Topaktuell ist das Stück von Max frisch umgesetzt worden. Foto: Grebe

Flecken im schneeweißen Andorra: Waldorfschüler spielen dramatische Parabel von Max Frisch. Von der ersten Szene an hängt Unheil in der Luft. Die Schlinge zieht sich immer weiter zu.

Daran ändert auch wenig, dass Barblin, die Geliebte der Hauptfigur Andri, die Häuser im Staat Andorra kurz vor dem St. Georgstag weißelt. „Wenn bloß kein Platzregen kommt“, bemerkt der Soldat, bevor er sich zwischen die Liebenden drängt mit roher Gewalt – ein Vorzeichen auf die drohende Besetzung Andorras durch die „Schwarzen“ und die Hinrichtung Andris in der Schlussszene.

Unter der Regie von Maria Radetzki hat die zwölfte Klasse der Freien Waldorfschule Balingen das weltbekannte Drama von Max Frisch, entstanden 1961, in zwei gut besuchten Abendaufführungen auf die Bühne gebracht – das Ergebnis von einer nur dreiwöchigen Probenzeit.

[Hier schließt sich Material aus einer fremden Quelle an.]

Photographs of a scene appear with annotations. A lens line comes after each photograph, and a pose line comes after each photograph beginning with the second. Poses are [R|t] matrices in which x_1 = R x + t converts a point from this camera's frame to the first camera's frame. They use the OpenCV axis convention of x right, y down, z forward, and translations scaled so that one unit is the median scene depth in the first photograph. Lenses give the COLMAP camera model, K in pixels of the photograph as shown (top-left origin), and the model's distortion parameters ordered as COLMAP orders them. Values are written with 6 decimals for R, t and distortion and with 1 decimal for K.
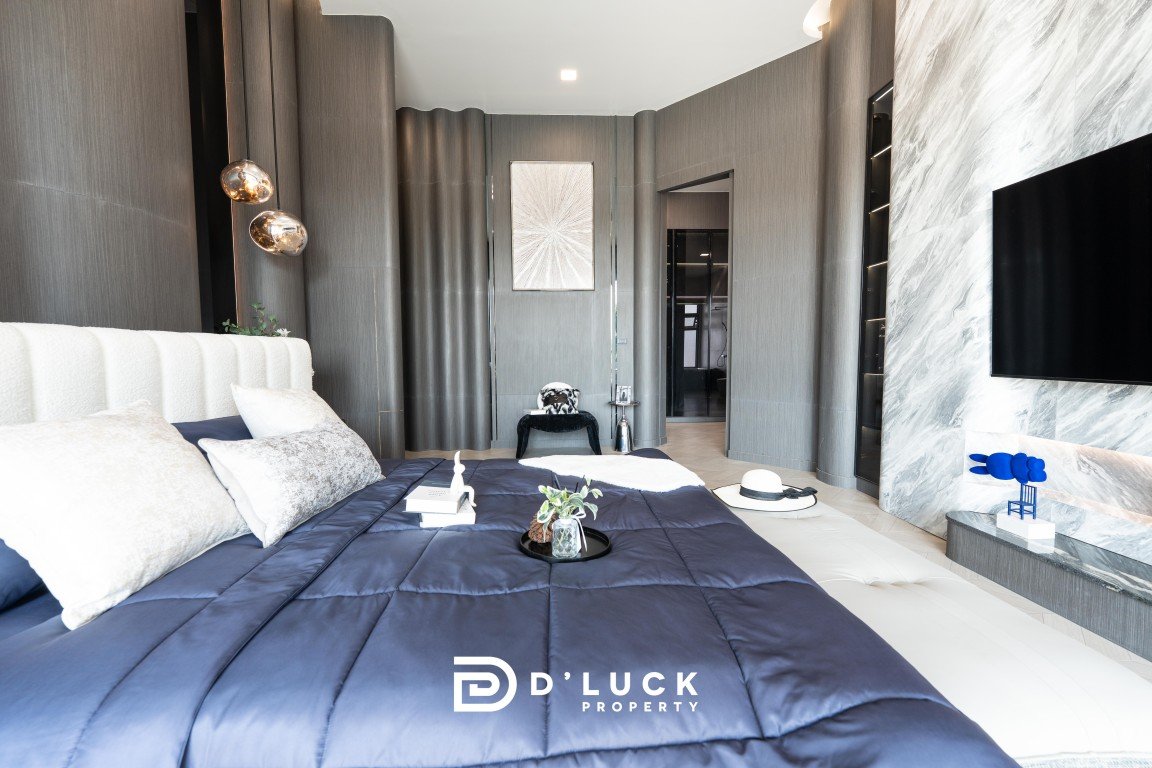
lens RADIAL K [[462.5, 0, 571.2], [0, 462.5, 384.0], [0, 0, 1]] dist [-0.002877, 0.000654]
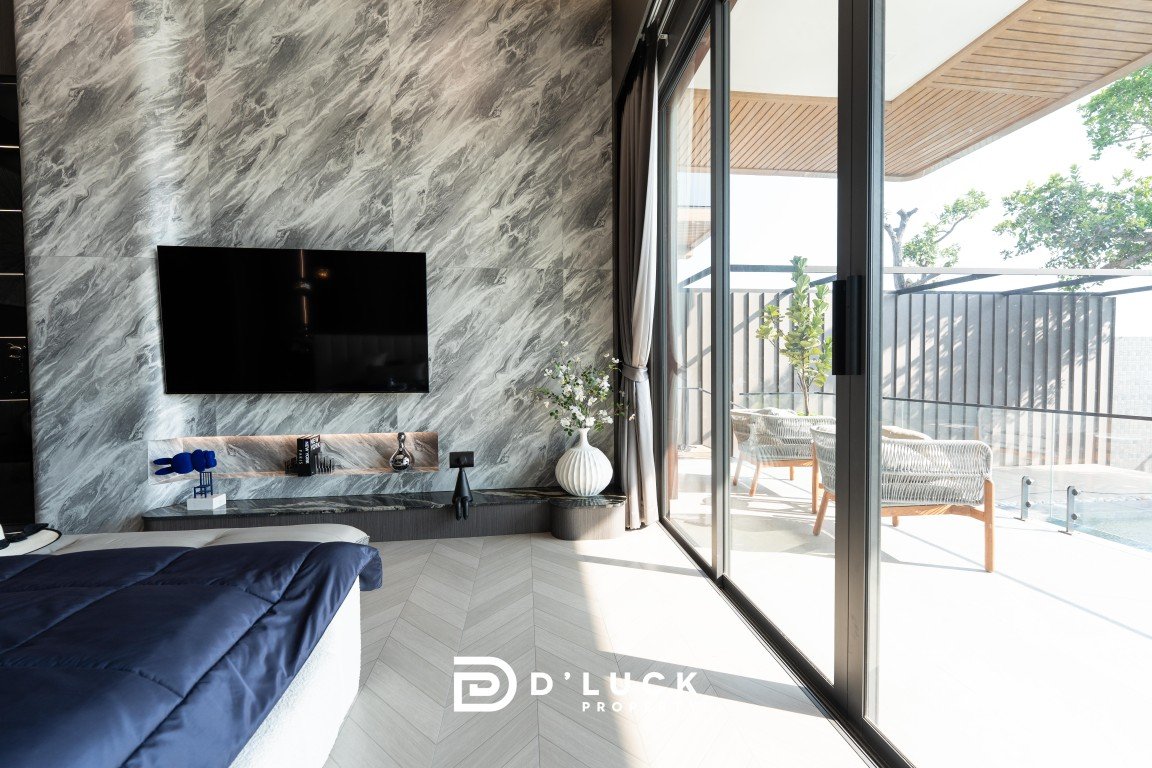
lens RADIAL K [[462.5, 0, 575.0], [0, 462.5, 384.2], [0, 0, 1]] dist [-0.002877, 0.000654]
pose [[-0.073704, -0.020896, 0.997061, -0.417477], [0.069237, 0.997261, 0.026019, 0.001241], [-0.994874, 0.070952, -0.072055, -0.005702]]
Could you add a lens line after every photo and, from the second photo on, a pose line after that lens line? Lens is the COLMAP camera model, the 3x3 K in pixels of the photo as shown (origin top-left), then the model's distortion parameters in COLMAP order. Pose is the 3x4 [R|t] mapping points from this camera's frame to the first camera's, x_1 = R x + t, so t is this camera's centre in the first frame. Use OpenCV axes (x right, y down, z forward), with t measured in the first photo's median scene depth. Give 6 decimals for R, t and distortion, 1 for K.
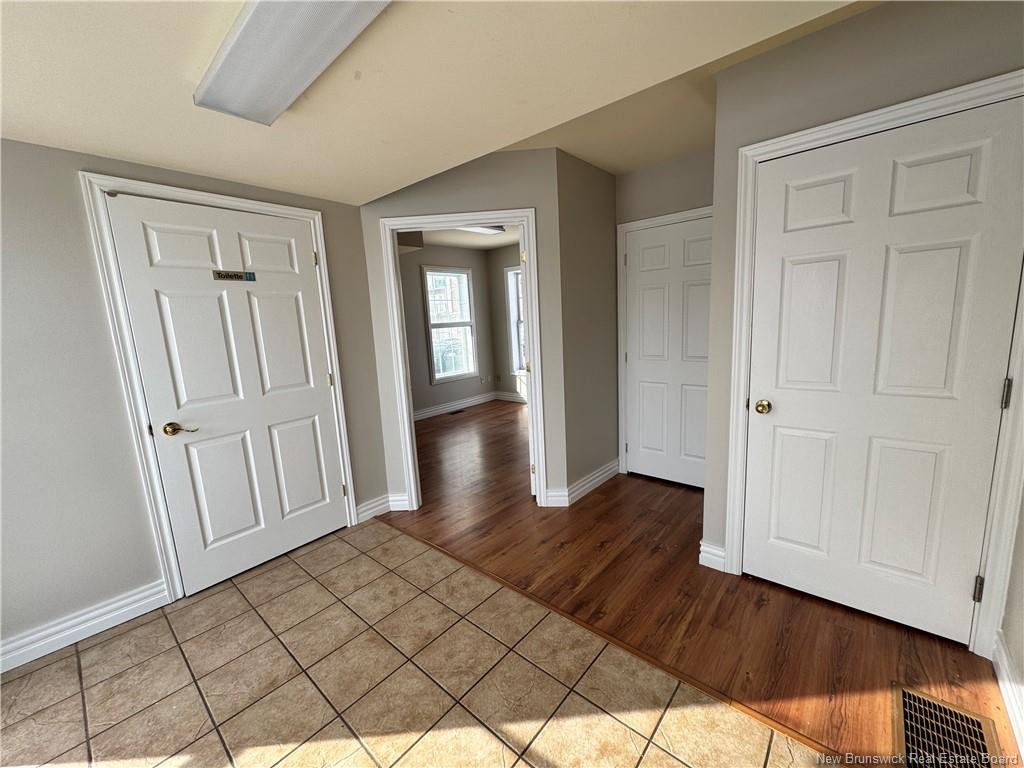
lens RADIAL K [[407.3, 0, 512.0], [0, 407.3, 384.0], [0, 0, 1]] dist [0.001367, 0.000677]
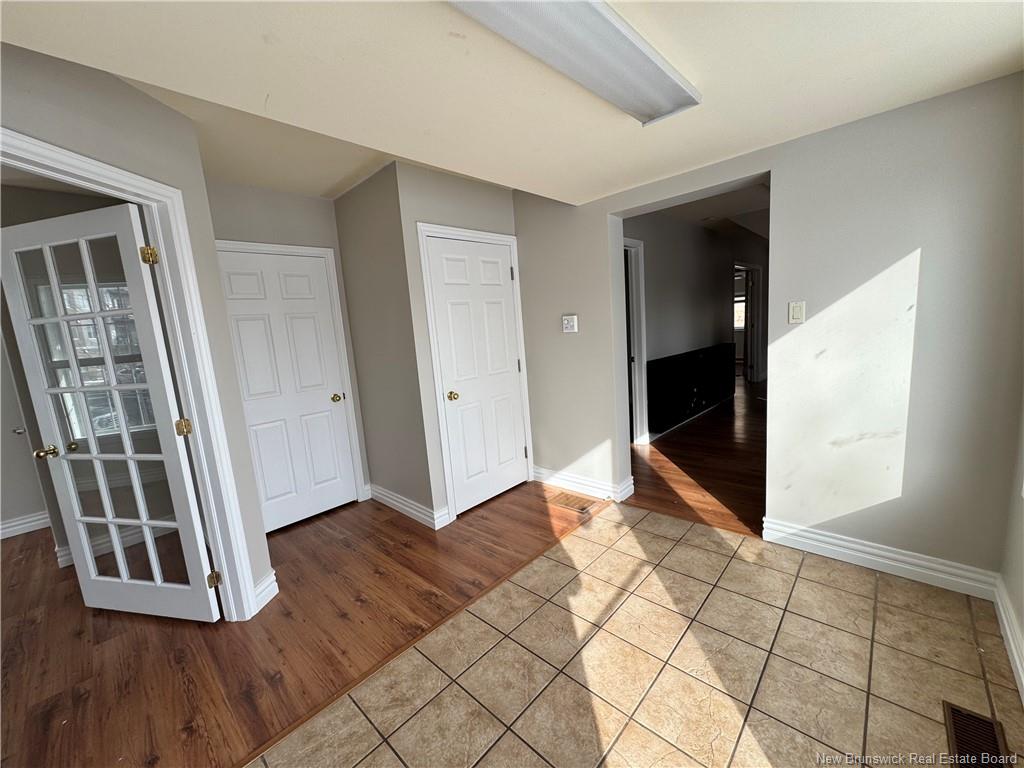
lens RADIAL K [[407.3, 0, 512.0], [0, 407.3, 384.0], [0, 0, 1]] dist [0.001367, 0.000677]
pose [[0.039825, -0.094581, 0.994720, -0.985274], [0.229568, 0.969746, 0.083015, -0.072326], [-0.972477, 0.225050, 0.060333, 0.761699]]
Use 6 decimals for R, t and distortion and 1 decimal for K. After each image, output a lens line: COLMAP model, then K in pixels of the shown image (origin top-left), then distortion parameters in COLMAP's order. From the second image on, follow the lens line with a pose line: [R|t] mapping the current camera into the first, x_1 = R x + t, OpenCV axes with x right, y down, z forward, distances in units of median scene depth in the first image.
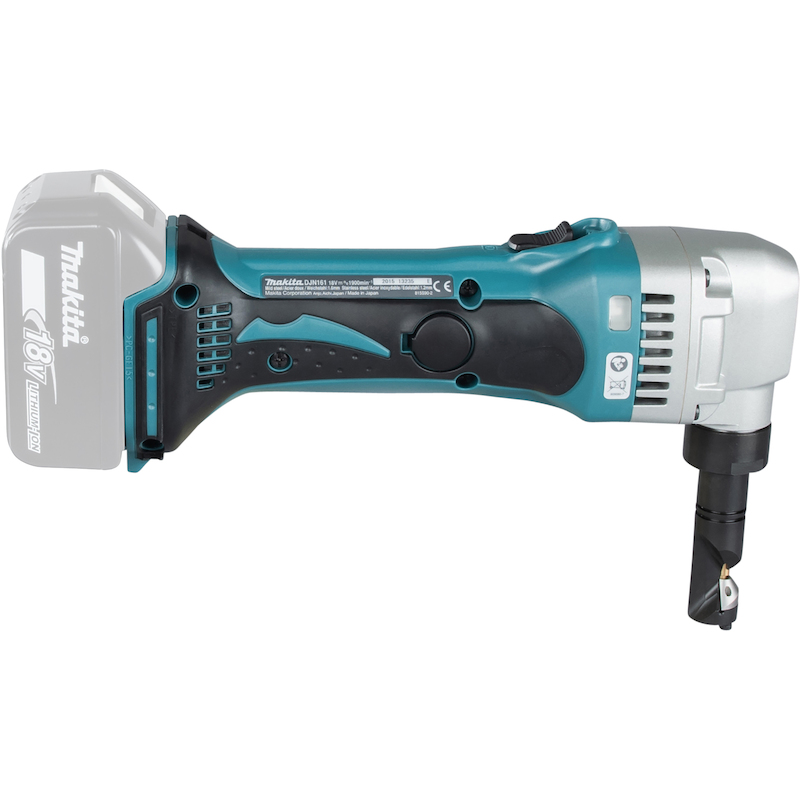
lens RADIAL K [[2270.3, 0, 403.0], [0, 2270.3, 399.4], [0, 0, 1]] dist [0.052385, 0.000000]
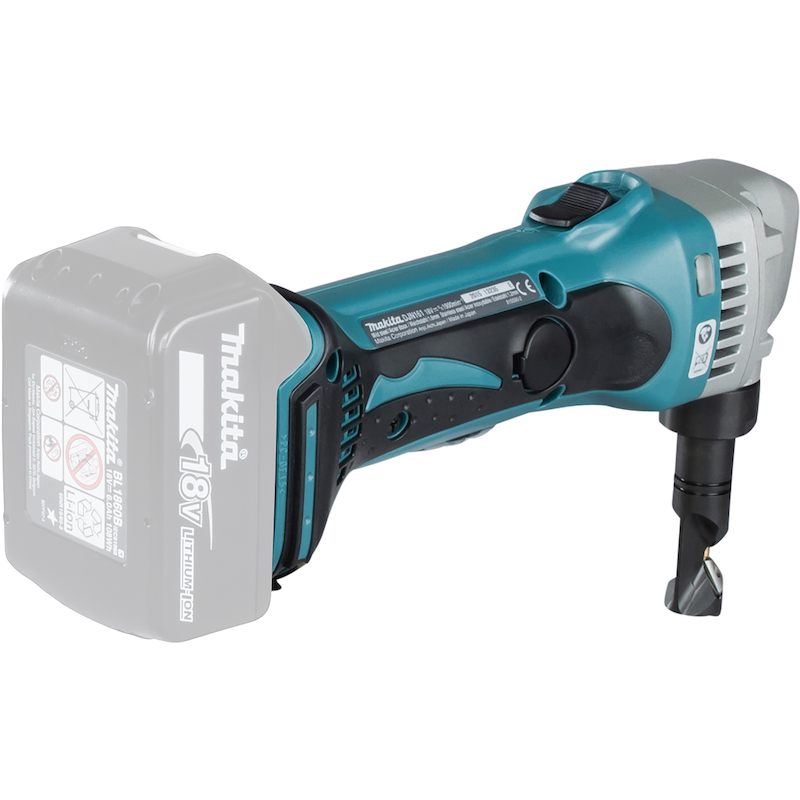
lens RADIAL K [[2932.0, 0, 399.7], [0, 2932.0, 400.2], [0, 0, 1]] dist [0.153915, 0.000000]
pose [[0.754155, -0.225732, 0.616680, -0.671249], [0.209930, 0.972660, 0.099308, -0.124502], [-0.622237, 0.054566, 0.780925, 0.219523]]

Gemäß der Intention von Frisch, der das Geschehen in „Andorra“ historisch nicht fixieren wollte, sondern als „Modell“ versteht, spielt das Geschehen zwischen weißen Holzelementen.

Junge Schauspieler. Foto:  Grebe

In jedem der 1zwölf Bilder werden sie neu kombiniert. Mal verkörpern sie ein Wirtshaus, mal die Schwelle zu Barblins Kammer, mal den Altar der Kirche. Die kargen Räume einer atemlosen Parabel über Vorurteile und Schwarz-weiß-Denken.

Eines sieht der Zuschauer immer: einen weißen Pfahl mit Seilschlinge – Symbol der Verfolgung und Diskriminierung. Im Zentrum steht die Geschichte von einem jungen Mann, der mit einer Lüge aufwächst. Um sein Verhältnis mit einer Frau von den „Schwarzen da drüben“ zu verheimlichen, gibt Lehrer Can seinen Sohn Andri als Juden aus, den er vor der Verfolgung der Schwarzen gerettet habe.

Monologe an der Zeugenschranke

Obwohl die Andorraner ihren Staat als Hort des Friedens und der Toleranz bezeichnen, wächst Andri mit antijüdischen Vorurteilen auf, die ihn die ganze Handlung hindurch verfolgen. Mit dem Bildnis, das sich andere von ihm machen, identifiziert er sich so stark, dass er zuletzt nicht bereit ist, das Modell Jude wieder aufzugeben.

Er denke immer nur ans Geld. Deshalb will ihn der Tischler in den Verkauf stecken. Er habe kein Gemüt und könne eben kein Andorraner sein. So der Soldat, der seine nationalistischen Parolen gegen Andri richtet und zuletzt als unterwürfiger Gehilfe des „Judenschauers“ Andris Hinrichtung vollzieht. Besonders eindringlich in dem düsteren Geschehen sind die kurzen Monolog-Szenen an der „Zeugenschranke“.

Alle leugnen ihre Mitschuld

Frischs Idee, dass die Figuren aus der Handlung heraustreten und sich im Rückblick über ihre Schuld oder besser: ihre Unschuld äußern, wird in der Balinger Aufführung besonders eindrücklich umgesetzt. Von einem elektronischen Beat unterlegt leugnen Wirt, Pfarrer, Doktor übers Mikrofon eine Mitschuld am Geschehen. Dabei zeigt der große Screen im Hintergrund das Gesicht der jeweiligen Figur als Riesenporträt. Der Zuschauer hat somit die Möglichkeit, den Zeugen in die Augen zu schauen und damit den Wahrheitsgehalt des Gesagten zu überprüfen.

Schüler auf der Bühne. Foto:  Grebe

Als die Senora aus dem Nachbarland der Schwarzen, Andris verheimlichte Mutter, auftaucht, Lehrer Can zur Rede stellt und durch einen Steinwurf ums Leben kommt, zieht sich die Schlinge um den unschuldigen Andri allmählich zu. Das düstere Finale der Judenschau vor dem Pfahl im besetzten Andorra lässt Erinnerungen an den Holocaust wach werden – etwa wenn Barblin, schier um den Verstand gebracht und als „Judenhure“ beschimpft, wieder zu weißeln beginnt und auf der Suche nach Andri nur noch seine Schuhe findet, die er bei der Judenschau ausziehen musste.

Das Engagement der Spieler und ihre Bühnenpräsenz sorgten für einen packenden Theaterabend. Die Jugendlichen haben mit ihrem Stück ein Thema auf die Bühne gebracht, dass nichts an Aktualität eingebüßt hat.